Immigrant cinephilia : toward a canon of Asian American women's cinema
(2024-05) Ho, Xuan An ; Reeves, Roger; Gopalan, Lalitha; Schlund-Vials, Cathy; Bennett, Chad
This dissertation presents the first book-length study on Asian American women’s cinema. In the investigation of this cinema, I develop a theory of immigrant cinephilia, a form of spectatorship in which cinema mediates my understanding of the phenomenon of immigration and in which my immigrant positionality mediates my reading and perception of cinema. I pose several questions: How does the immigrant function as a topic in the diegesis of the film? What pattern of formal or aesthetic strategies can be detected in Asian American women’s cinema? And how does cinema—as a set of representational techniques and as an archive—participate in knowledge production concerning lives on the move? Registering the reality of the massive scale of global dislocation, immigrant film seems an appropriate field in which these questions might be posed. For the purposes of this study, I focus on three directors: Chloé Zhao, Rea Tajiri, and Trinh T. Minh-ha.

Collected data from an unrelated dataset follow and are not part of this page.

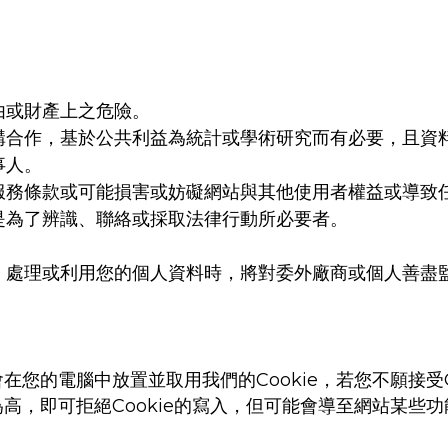
由或財產上之危險。
構合作，基於公共利益為統計或學術研究而有必要，且資
事人。
服務條款或可能損害或妨礙網站與其他使用者權益或導致
是為了辨識、聯絡或採取法律行動所必要者。
、處理或利用您的個人資料時，將對委外廠商或個人善盡
Cookie
會在您的電腦中放置並取用我們的
，若您不願接受
Cookie
為高，即可拒絕
的寫入，但可能會導至網站某些功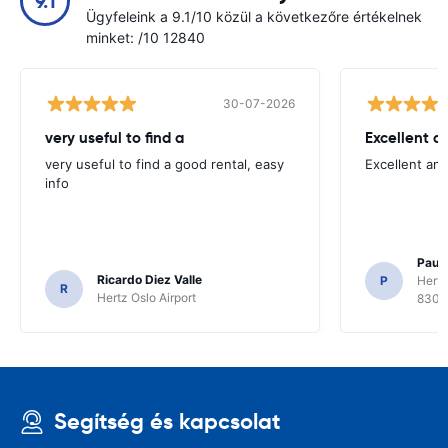
9.1
Ügyfeleink a 9.1/10 közül a következőre értékelnek
minket: /10 12840
30-07-2026
very useful to find a
Excellent a
very useful to find a good rental, easy
Excellent an
info
Paul 
Ricardo Diez Valle
P
Hertz
R
Hertz Oslo Airport
8300
Segítség és kapcsolat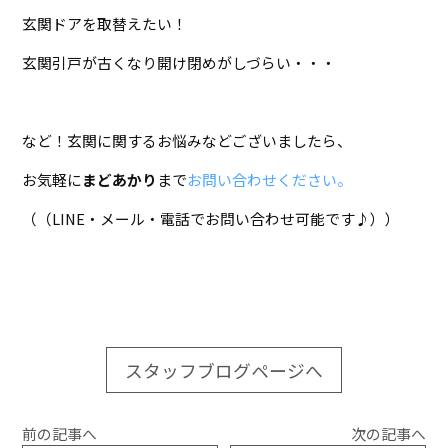
玄関ドアを取替えたい！
玄関引戸が古くなり開け閉めがしづらい・・・
など！玄関に関するお悩みなどございましたら、
お気軽に
まどあかり
まで
お問い合わせください。
（（LINE・メール・電話でお問い合わせ可能です♪））
スタッフブログページへ
前の記事へ
次の記事へ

Embedded in these selections is the notion of eclecticism, not only in that the filmic traditions traverse diverse genres—from the Western to the home video to the essay film—but also in that the auteurs all come from different traditions. My choices purposefully play with the ambiguity of the immigrant by focusing on one director who was born in the United States, Rea Tajiri; one whose nationality is questionable, Chloé Zhao; which leaves only one who is unambiguously an Asian American immigrant, Trinh T. Minh-ha. By doing so, I allude to the shakiness, or even precariousness, of both the terms “immigrant” and “Asian American”; at the same time, I hope to emphasize immigrant cinema based on its shared principles, the unfixed positionality of the filmmaker in relation to the state, and aesthetic strategies, rather than simply limiting immigrant cinema to works made by and for immigrants. Theoretically, Asian American women’s cinema as immigrant cinema derives its ultimate coherence from the strategies of representing movement that I trace.